04-28-2021 12:58 AM
Hi,
I am new to FPGA, and as per my understanding the High-throughput Math functions on Labview FPGA use CORDIC algorithm which is iterative. Whereas the code inside SCTL needs to be executed in 1 tick of the clock. Can anyone explain how is CORDIC implemented in SCTL since it is iterative and each iteration depends on the result from previous iteration?
I am guessing it implements pipeline and handshaking which would increase latency but accepts inputs at high throughput. I am not sure about this though.
Solved! Go to Solution.
04-28-2021 02:20 AM - edited 04-28-2021 02:20 AM
You guess right. By separating the algorithme into stages that are then pipelined through internal Flip-Flop registers, one can make sure each iteration of the function is performed within a clearly defined time that is known at design time, so that the SCTL requirement can be verified. The result is that you need to run the loop multiple times in order to get the result from an input applied at iteration N, before it is output at iteration N + n, with n being the pipeline length.
04-28-2021 02:26 AM
I noticed that on the configuration page of the function it say that the function is not pipelined.

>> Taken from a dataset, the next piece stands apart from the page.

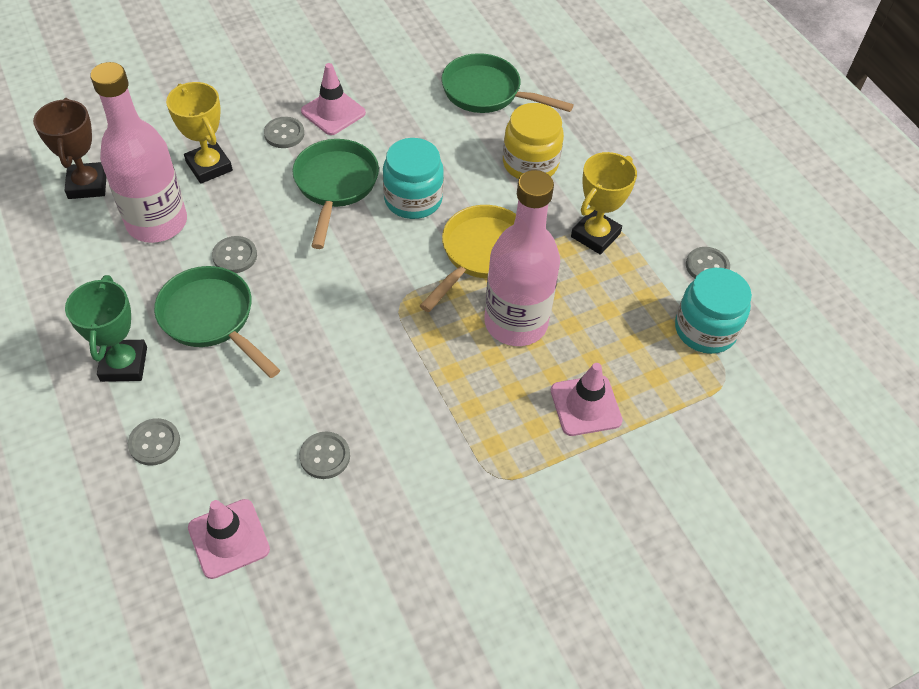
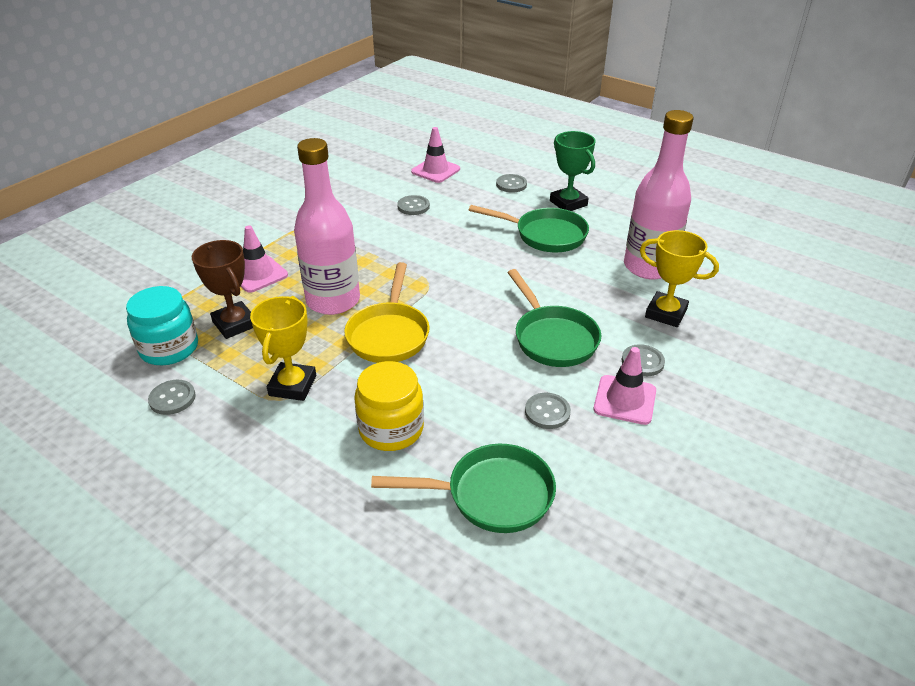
camera: 155 degrees right, 15 degrees down
(88, 184) = (728, 270): brown trophy -> brown trophy (234, 324)
(235, 256) = (572, 268): grey button -> grey button (547, 412)
(413, 199) = (478, 353): turquoise jar -> none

So I don't think my guess is correct.
04-28-2021 02:31 AM
Well, it still is delayed, although they seem to not call that pipelined. You see the Throughput control that specifies 16 cycles per sample. This means you have to iterate 16 times before the correct result appears at the output. And yes you need to use the handshake controls too.
04-29-2021 12:59 AM
04-29-2021 05:03 AM
Isn't Pipelining that you can enter a new value each cycle but in this case have a 16 loop latency? In this case i assume the next input will have to wait those 16 cycles before being worked on.
04-29-2021 05:12 AM
Hi,
The function is pipelined if we reduce the throughput.
My question here is how is it being implemented without pipeline since CORDIC is iterative?
Also in order to pipeline the function it would require the use of loops with shift registers or feedback nodes. Using feedback nodes makes the code highly complex. And using loops would not support the function in SCTL. So how is this function implementing CORDIC?
04-29-2021 05:26 AM - edited 04-29-2021 05:45 AM
Well, as you can see the function has either a 16 cycle latency or a 16 cycle pipeline (or a combination of both).
Basically the logic is so called unrolled and in each cycle the data goes through the next stage. The CORDIC algorithm while iterative seems to be able to be completed in 16 or less iterations so instead of putting a loop in a loop, you let the outer loop do the looping for you. If you decrease the latency, the algorithme uses extra pipelining which requires more resources as for each pipeline stage the entire logic has to be fully present. Without pipelining the logic can be reused in each iteration as far as possible but the latency is higher and you need the outer loop to be up to 16 times as fast as the sampling frequency of your signal.
The delay from when your data arrives at the input until it appears at the output is in all cases always 16 iterations.
If you want to know more details about the actual implementation you will have to ask Xilinx. Much of the core of the high throughput functions is not designed by NI themselves but they use premade IP modules from Xilinx for that.
This is a very simply idea how you can do this for a 16 latency algorithme.
04-29-2021 05:39 AM
Just to be clear,
If I understand you correctly, 16 iterations are performed and the logic for all 16 iterations is written in such a way that the output of ith iteration is passed as input to (i+1)th iteration through a feedback node. Thus making the latency of the logic to be 16 cycles which is controlled by the outer most loop?
And 4-wire handshaking is used to synchronize the inputs and the output?
04-29-2021 07:41 AM
Not specifically. This was just a very simple setup for a 16 latency algorithme where every iteration executes the same iterative step. Potentially you have algorithmes that may perform different operations at different stages and then you would have a case structure where you now see a sequence frame.
4 wire handshake makes everything simply more complex and I did not worry about that for this simple setup example.
It's just meant to give you an idea how a multistage algorithm can be setup to be executable in a SCTL without using an additional loop (which is not allowed inside an SCTL). This is NOT the solution to your problem, simply a possible idea about how it can be made.
I actually trust that you are not intending to implement the CORDIC algorithm yourself. To me it sounded like you had an academic interest in how an iterative algorithm can be implemented inside an SCTL without using loops. My simple setup gives you an idea how it can be done. If you seriously want to implement something yourself, you will need to do a LOT more research yourself.